O EM tentou obter uma reação do PSD Madeira, mas até ao fecho não foi possível. Porém, ao que foi possível apurar, as dúvidas sobre o negócio existem também no seio do PSD, apesar de Luís Miguel Sousa e José Avelino Farinha serem considerados próximos do partido liderado por Miguel Albuquerque e de haver, nas hostes laranja, quem o veja com bons olhos.

“Além de ser má para a pluralidade e independência da comunicação social, é uma operação que vai permitir que estes dois grandes grupos económicos adquiram um grande poder face ao próprio Governo Regional”, disse uma fonte social-democrata, que pediu para não ser identificada.

Já o CDS-PP considera que “os partidos não têm de ter influência ou tomar partido de qualquer negociação do foro privado” e que o negócio entre os grupos Sousa e AFA “é a lógica de mercado a funcionar”. O líder parlamentar do CDS, António Lopes da Fonseca, referiu que, caso venha a confirmar-se a operação, “a pluralidade e imparcialidade devem estar asseguradas” e, se tal não acontecer, “o CDS-PP irá pronunciar-se” contra o negócio.
Por sua vez, o deputado do PCP Ricardo Lume deu conta de que, cada vez mais, os media são detidos por grandes grupos económicos, que têm como objetivo “o controlo da comunicação social, valorizar os seus interesses e silenciar, em muitos casos, as forças que se opõem à sua hegemonia aqui na região autónoma da Madeira”.

“Numa região como a nossa, com a dimensão que tem e com um número de órgãos de comunicação social que tem, existir um cartel ou consórcio entre os dois proprietários dos maiores órgãos de comunicação social escritos da região, é uma questão preocupante que pode pôr em causa a liberdade de imprensa e a isenção dos órgãos em relação a determinadas matérias”, disse Ricardo Lume, apontando ainda para o risco de um agravamento da precariedade laboral no setor do jornalismo.

Diretor promete que “Diário” vai manter-se “igual a si próprio”
O Juntos pelo Povo (JPP) vai mais longe e alerta que a liberdade de imprensa pode vir a ser novamente “amordaçada”, devido ao “monopólio” que os “grupos económicos que viveram protegidos no Governo jardinista” detêm na comunicação social. “Quem conhece a história da democracia na região não esquece que já tivemos o Governo regional a deter uma parte substancial do antigo Jornal da Madeira”, disse ao JE o secretário-geral.

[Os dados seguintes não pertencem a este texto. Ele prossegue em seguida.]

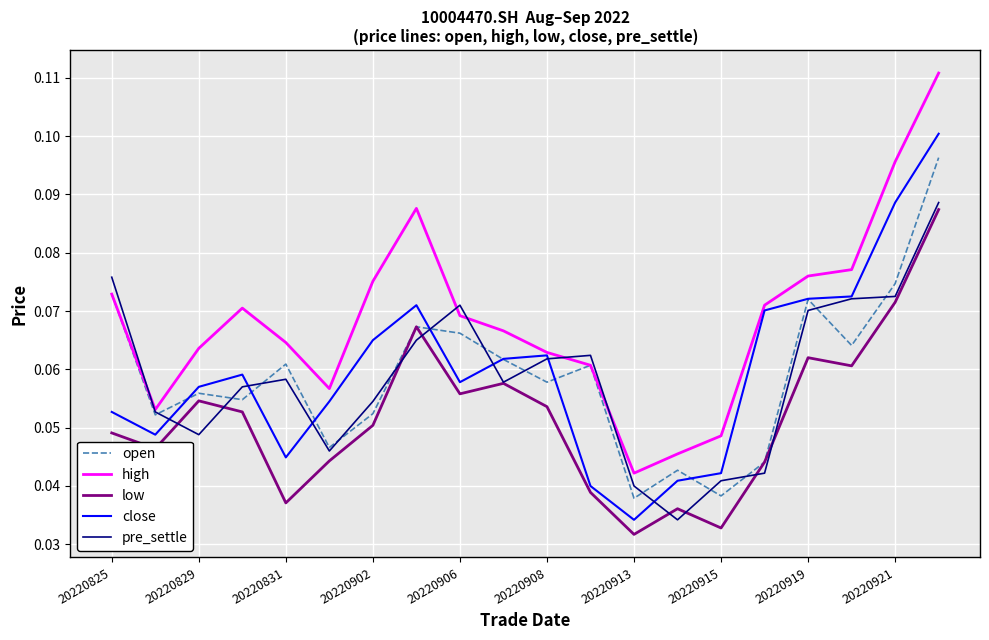

True or false: low and pre_settle intersect in this chart.

True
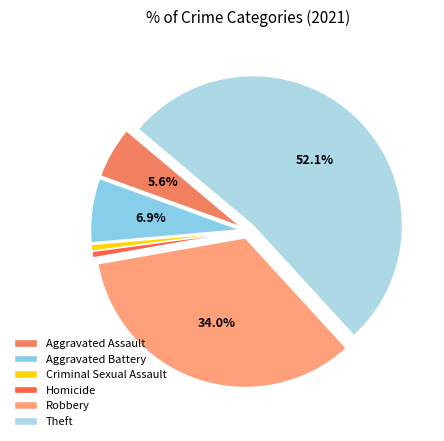

What percentage do Criminal Sexual Assault and Homicide together represent?

1.4%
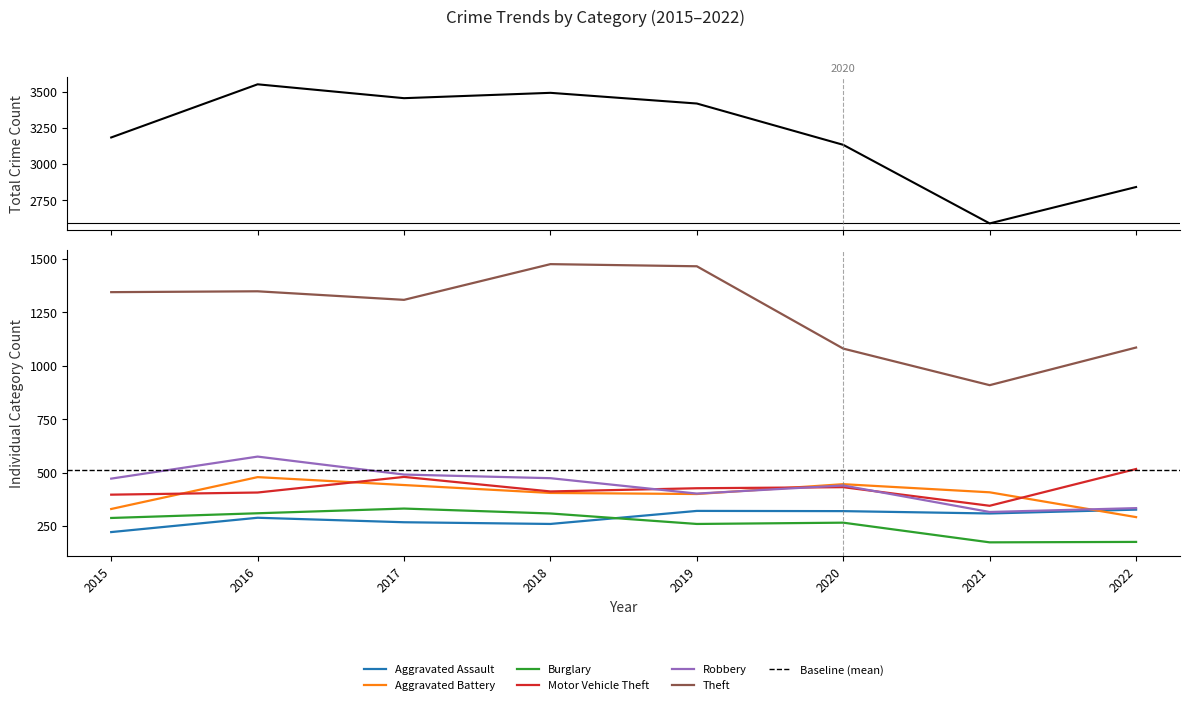

Rank the categories by Motor Vehicle Theft value from highest to lowest.

2022, 2017, 2020, 2019, 2018, 2016, 2015, 2021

Élvio Sousa notou, no entanto, que “na altura do jardinismo, havia a transparência de esclarecer publicamente que a Região Autónoma da Madeira tinha uma participação”, que chegou a ser de 99,9%, em 2014. Élvio Sousa lamenta que o mesmo não aconteça agora e denuncia que o grupo Sousa recebe “uma benesse há 28 anos de usar infraestruturas públicas de Porto Santo e do Caniçal”. “Agora estamos a assistir à compra de fatias consideráveis nos jornais sabe Deus para quê”, afirmou.

Questionado pelo JE, o diretor do DN Madeira, Ricardo Oliveira, disse que “nada está definido e há muita especulação”. A 14 de fevereiro, quando o Grupo Sousa comprou 77% da EDN, dona do DN Madeira, referiu-se a esse negócio, num texto de opinião, como “uma opção histórica em nome do futuro”, salientando que foi assumido “o compromisso público de tudo fazerem para que o Diário se mantenha igual a si próprio, ou seja, a cumprir a sua linha editorial que, mau grado alguns choros e extremismos, não é diferente daquela que está consagrada no seu Estatuto”.